As Russian media report, the food supply situation in the region is more or less normal. The Donetsk Republic runs what just recently was Ukraine’s largest manufacturers of salamis and sausages, mayonnaise, dairy products, semi-cooked foods and beer. Street bazaars are open. But the prices are high, while most potential buyers lack cash.

In this region Ukraine’s economic problems had been piling for quite a long time, the deputy dean of the world economy and world politics department at the Higher School of Economics, Andrey Suzdaltsev, told TASS.

"The economy of Donbas has remained under oligarchic rule for years. And oligarchs are not very investment-and development-minded people.

Ukraine’s heavy industries, mostly coalmining and heavy machine-building are located here, Suzdaltsev recalled. But the technological base is the one inherited back from the Soviet era. It is largely outdated. These energy-ineffective facilities remained afloat as long as they had access to low-priced Soviet and then Russian energy resources. Now most economic facilities are at a stand-still. Only some industries and coalmines are in operation. The region’s export potential remains untapped and there is no access to sea ports.

"Although problems are many, the potential of economic development does exist, and it would be very wrong to say that the region is doomed," Suzdaltsev says. "There still is skilled personnel, although some human resources have been wasted. True, development will require heavy investment, and amid the current political uncertainty it is unrealistic to expect money will suddenly start pouring in.

The financial system is in the most precarious position. A four-currency monetary system is to be introduced — the authorities have left the financial market at the mercy of uncontrolled processes, but there is no other way out.

There are two alternative concepts of the Donetsk and Luhansk republic’s future development, the deputy director of the CIS Countries Institute, Vladimir Zharikhin, has told TASS. "One is that of a compromise between Russia and the European Union, letting both republics integrate with Ukraine, which as a matter of fact would turn into a federal state with a weaker central government. And there is Kiev’s concept, which better suits the interests of the United States,reluctant to see federalization for political reasons. In fact, a federative Ukraine would be a neutral country looking both ways, towards the West and the East. The United States has obviously opted for phasing out the Donetsk and Lugansk republics from Ukraine’s political and economic affairs and turning them into equivalents of Trans-Dniestria or Northern Cyprus."

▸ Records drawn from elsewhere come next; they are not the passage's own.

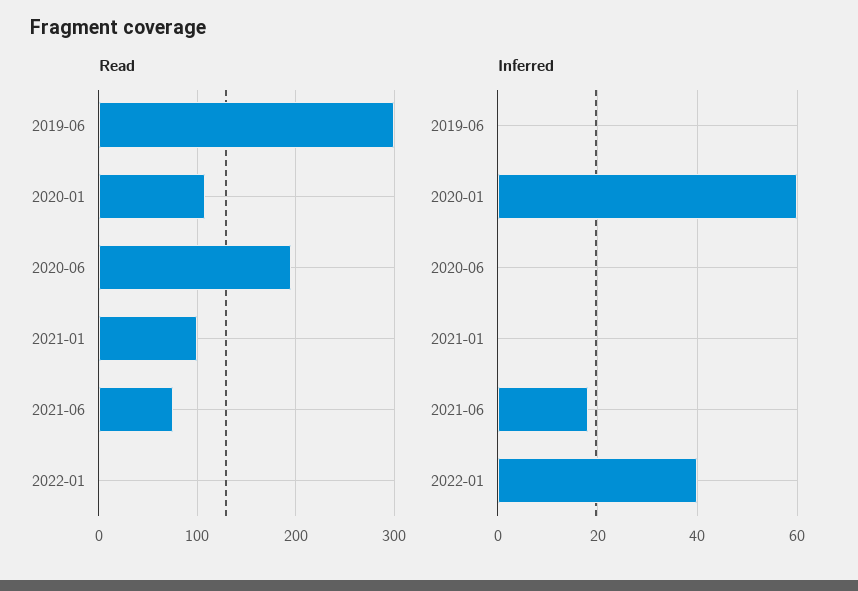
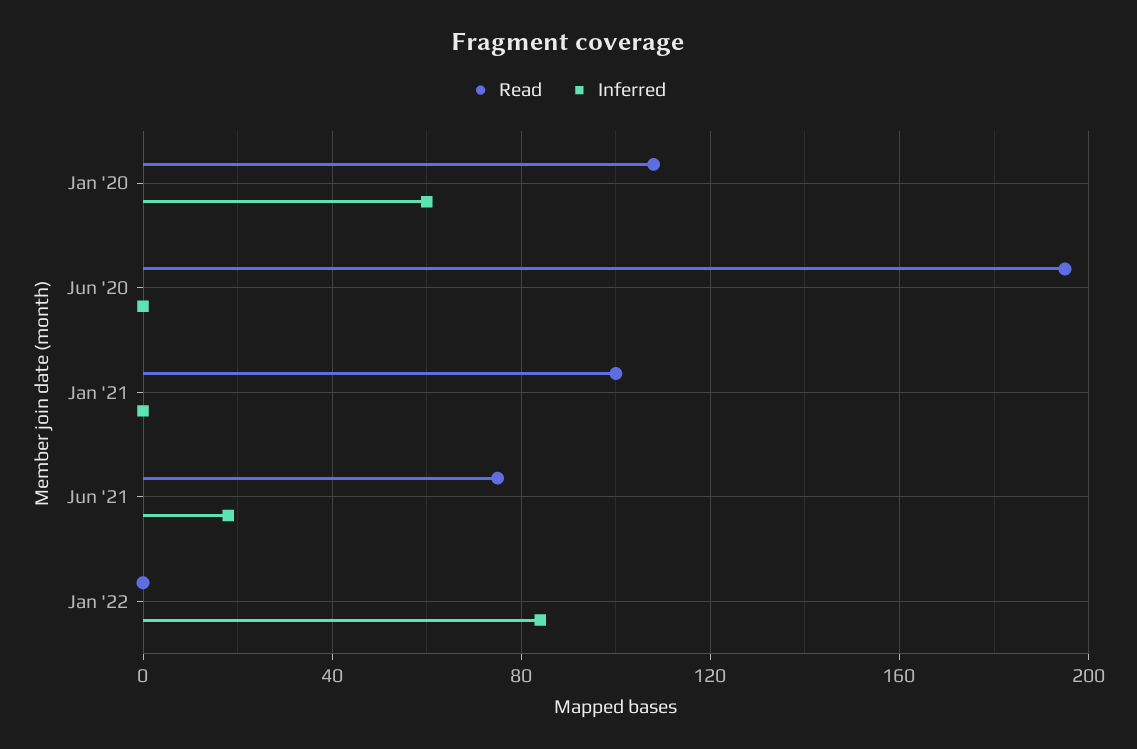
  {
    "Read": {
-     "2019-06": 300,
      "2020-01": 110,
      "2020-06": 195,
      "2021-01": 100,
      "2021-06": 75,
      "2022-01": 0
    },
    "Inferred": {
-     "2019-06": 0,
      "2020-01": 60,
      "2020-06": 0,
      "2021-01": 0,
      "2021-06": 20,
-     "2022-01": 40
+     "2022-01": 85
    }
  }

In a situation like that, Zharikhin said, developing the economies in both republics will be no easy, although such a potential does exist. First of all, there is coal, and Ukraine needs it very much. "Latent supplies of Donetsk coal to Ukraine are already underway. It is not accidental that both the Donetsk and Luhansk republics have retained the hryvnia as part of their multi-currency systems." Also, they certainly count on support from Russia, but Kiev and the West will certainly be posing obstructions to this," he said.